05 write a classifier

We have already shown how a classifier works under the hood:

what the inside looks like and how to classify an input - the decision tree classifier
how params are adjusted according to the training data - the model based classifier: a line function

Today we will write a classifier from scratch so that we can get deep understanding of it. Let’s think about the following issue. How to classify the grey dots? The previous method is to train a line model classifier: dots from left side and right side have different labels. It is a model based classifier. We will now study the instance based classifier: find the nearest training data from the testing data and get the label from that traing data. The underlying theory is: similar data have the same label.

similarity classifier

video of this episode

It’s time to write the code. We shall notice that different classifiers have the same interfaces – fit() and predict() function. We need to write a class that implements these interfaces. To use the new classifier, just only need to change the factory method.

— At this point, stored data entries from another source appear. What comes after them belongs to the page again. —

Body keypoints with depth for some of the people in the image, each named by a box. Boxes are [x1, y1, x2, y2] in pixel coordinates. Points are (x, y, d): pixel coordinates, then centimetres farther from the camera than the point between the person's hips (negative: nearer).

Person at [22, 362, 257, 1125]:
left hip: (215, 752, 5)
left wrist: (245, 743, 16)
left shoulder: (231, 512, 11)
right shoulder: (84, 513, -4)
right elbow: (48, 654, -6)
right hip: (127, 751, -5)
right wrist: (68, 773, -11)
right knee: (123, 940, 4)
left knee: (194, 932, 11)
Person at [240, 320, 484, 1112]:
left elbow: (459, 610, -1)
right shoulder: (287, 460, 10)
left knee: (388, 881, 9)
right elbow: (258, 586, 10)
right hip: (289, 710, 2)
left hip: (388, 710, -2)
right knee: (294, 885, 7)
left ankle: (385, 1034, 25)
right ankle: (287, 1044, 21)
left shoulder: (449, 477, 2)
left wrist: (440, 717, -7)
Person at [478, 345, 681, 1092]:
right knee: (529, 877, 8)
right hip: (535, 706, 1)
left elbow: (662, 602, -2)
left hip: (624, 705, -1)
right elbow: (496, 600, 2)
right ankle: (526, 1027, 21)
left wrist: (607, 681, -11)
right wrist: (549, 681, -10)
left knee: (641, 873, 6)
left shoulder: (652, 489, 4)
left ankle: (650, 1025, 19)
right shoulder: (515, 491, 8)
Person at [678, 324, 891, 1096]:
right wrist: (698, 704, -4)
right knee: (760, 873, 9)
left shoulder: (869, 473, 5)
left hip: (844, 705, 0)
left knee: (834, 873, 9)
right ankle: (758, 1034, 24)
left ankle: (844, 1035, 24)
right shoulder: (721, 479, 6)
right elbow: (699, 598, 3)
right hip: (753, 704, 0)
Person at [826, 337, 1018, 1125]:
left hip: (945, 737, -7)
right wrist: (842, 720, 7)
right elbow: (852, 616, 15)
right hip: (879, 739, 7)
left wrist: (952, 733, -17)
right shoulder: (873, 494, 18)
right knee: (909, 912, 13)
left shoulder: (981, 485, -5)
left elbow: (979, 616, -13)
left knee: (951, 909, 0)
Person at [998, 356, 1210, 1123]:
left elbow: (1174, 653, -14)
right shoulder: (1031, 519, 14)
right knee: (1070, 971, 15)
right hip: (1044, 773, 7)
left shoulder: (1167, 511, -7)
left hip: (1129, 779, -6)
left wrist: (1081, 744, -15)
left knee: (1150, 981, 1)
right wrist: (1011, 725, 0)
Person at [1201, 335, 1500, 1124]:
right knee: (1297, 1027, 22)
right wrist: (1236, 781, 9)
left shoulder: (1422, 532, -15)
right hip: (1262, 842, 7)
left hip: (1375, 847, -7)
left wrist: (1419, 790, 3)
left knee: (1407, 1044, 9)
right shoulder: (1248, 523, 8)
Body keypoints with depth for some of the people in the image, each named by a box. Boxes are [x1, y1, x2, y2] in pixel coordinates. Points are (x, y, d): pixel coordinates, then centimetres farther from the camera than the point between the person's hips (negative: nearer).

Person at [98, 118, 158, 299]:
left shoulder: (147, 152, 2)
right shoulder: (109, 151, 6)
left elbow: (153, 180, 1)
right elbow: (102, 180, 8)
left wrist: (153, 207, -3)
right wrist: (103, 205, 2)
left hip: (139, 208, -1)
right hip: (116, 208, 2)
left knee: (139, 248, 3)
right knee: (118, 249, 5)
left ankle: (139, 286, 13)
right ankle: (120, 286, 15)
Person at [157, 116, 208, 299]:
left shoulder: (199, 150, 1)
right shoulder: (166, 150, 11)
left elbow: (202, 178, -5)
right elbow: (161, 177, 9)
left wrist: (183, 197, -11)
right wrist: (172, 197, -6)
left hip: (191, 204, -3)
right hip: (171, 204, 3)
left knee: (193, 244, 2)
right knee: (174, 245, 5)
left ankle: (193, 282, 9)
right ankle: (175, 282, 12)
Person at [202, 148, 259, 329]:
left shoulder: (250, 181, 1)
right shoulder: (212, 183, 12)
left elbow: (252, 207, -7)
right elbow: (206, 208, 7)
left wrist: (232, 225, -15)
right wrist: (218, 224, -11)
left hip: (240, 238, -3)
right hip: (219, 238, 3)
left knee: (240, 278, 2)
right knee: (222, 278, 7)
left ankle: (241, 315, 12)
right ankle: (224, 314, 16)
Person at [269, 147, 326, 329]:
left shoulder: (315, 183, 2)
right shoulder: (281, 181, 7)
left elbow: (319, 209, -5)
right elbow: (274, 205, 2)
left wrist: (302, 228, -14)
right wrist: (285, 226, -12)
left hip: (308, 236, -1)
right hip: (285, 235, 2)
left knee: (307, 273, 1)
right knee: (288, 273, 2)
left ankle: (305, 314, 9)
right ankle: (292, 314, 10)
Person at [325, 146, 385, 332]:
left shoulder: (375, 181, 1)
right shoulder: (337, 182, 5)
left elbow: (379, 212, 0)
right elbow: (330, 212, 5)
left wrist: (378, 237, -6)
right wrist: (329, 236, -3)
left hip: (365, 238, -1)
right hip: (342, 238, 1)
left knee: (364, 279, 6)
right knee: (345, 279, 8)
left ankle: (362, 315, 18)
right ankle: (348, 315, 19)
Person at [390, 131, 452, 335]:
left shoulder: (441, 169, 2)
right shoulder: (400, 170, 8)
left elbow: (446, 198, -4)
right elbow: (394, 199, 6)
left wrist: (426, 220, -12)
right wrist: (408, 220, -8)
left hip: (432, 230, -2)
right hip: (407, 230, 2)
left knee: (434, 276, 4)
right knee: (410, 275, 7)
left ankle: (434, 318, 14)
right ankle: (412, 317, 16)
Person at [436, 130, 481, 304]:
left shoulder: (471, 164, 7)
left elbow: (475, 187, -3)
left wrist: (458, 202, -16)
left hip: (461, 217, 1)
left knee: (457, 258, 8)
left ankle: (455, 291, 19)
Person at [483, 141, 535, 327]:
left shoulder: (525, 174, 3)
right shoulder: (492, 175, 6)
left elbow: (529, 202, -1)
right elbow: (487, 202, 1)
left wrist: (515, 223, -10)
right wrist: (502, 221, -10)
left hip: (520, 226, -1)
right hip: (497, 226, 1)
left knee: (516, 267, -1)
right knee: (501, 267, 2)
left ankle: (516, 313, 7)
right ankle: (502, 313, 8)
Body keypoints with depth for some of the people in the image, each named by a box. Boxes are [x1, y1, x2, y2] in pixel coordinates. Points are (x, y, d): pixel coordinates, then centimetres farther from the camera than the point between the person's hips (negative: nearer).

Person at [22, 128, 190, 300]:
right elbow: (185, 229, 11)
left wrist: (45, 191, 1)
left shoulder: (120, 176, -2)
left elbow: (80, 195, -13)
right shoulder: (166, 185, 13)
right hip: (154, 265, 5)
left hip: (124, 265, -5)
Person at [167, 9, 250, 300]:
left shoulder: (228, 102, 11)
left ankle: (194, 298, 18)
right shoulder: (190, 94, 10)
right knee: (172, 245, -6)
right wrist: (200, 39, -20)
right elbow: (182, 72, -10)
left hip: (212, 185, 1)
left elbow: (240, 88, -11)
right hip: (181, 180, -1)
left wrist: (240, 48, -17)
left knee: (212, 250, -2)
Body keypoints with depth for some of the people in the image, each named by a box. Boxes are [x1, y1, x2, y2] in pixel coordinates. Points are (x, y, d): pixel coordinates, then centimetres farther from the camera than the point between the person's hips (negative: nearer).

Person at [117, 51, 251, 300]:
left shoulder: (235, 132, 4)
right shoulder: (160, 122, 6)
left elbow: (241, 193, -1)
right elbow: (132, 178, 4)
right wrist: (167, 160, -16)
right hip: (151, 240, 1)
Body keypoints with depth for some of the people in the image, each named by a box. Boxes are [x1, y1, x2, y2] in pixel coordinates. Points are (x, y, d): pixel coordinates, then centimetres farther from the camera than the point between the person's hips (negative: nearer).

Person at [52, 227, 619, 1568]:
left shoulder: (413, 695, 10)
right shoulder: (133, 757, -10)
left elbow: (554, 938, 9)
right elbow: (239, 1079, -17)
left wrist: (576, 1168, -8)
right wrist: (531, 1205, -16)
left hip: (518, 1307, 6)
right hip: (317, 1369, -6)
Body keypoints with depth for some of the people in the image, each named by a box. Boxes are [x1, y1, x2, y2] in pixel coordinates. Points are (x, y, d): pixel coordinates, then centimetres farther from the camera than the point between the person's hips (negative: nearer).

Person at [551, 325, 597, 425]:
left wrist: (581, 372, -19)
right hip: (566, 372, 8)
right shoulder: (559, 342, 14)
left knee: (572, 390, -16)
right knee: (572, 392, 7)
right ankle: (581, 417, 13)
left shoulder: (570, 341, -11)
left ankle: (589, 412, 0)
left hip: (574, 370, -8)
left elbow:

##########################################################
# the following is the class that implement the 'similarity' classifier
# we just need to implement the interfaces fit() and predict()
from scipy.spatial import distance
def euc(a, b):
    return distance.euclidean(a,b)

class ScrappyKNN():
    def fit(self, X_train, y_train):
        self.X_train = X_train
        self.y_train = y_train

    def predict(self, X_test):
        predictions = []
        for row in X_test :
            label = self.closest(row)
            predictions.append(label)
        return predictions

    # a helper function that get the label of the nearest training data
    def closest(self, row):
        dist = euc(row, self.X_train[0])
        idx = 0
        for i in range(1,len(self.X_train)) :
            d = euc(row, self.X_train[i])
            if d < dist :
                dist = d
                idx = i
        return self.y_train[idx]

##########################################################
# the following is how to use the new classifier to resolve issues:
from sklearn import datasets
iris = datasets.load_iris()

# a classifier is a function f(X) = y
X = iris.data
y = iris.target

from sklearn.model_selection import train_test_split
X_train, X_test, y_train, y_test = train_test_split(X, y, test_size = .5)

# multiple classifiers can resolve the same problems
# just only need to replace the factory method.
# Example 1:
#     from sklearn import tree
#     my_classifier = tree.DecisionTreeClassifier()
# Example 2:
#     from sklearn.neighbors import KNeighborsClassifier
#     my_classifier = KNeighborsClassifier()
my_classifier = ScrappyKNN()

# different classifiers have the same interfaces
my_classifier.fit(X_train, y_train)
predictions = my_classifier.predict(X_test)

# verify the accuracy with testing data
from sklearn.metrics import accuracy_score
print(accuracy_score(y_test, predictions))

# here is to run the script:
(base) D:\learning\machine learning\ML recipes\codes>python similarity.py
0.9466666666666667

Our classifier is a variation on the KNeighborsClassifier - k-nearest neighbors.
Pros

relatively simple

Cons

slow – computationally intensive
hard to represent relationships between features

some features are more informative than others but kneighbors cannot represent it. In the long run, we want a classifier that learns more complex relationship between features and the label we want to predict. The decision tree does a good job on that.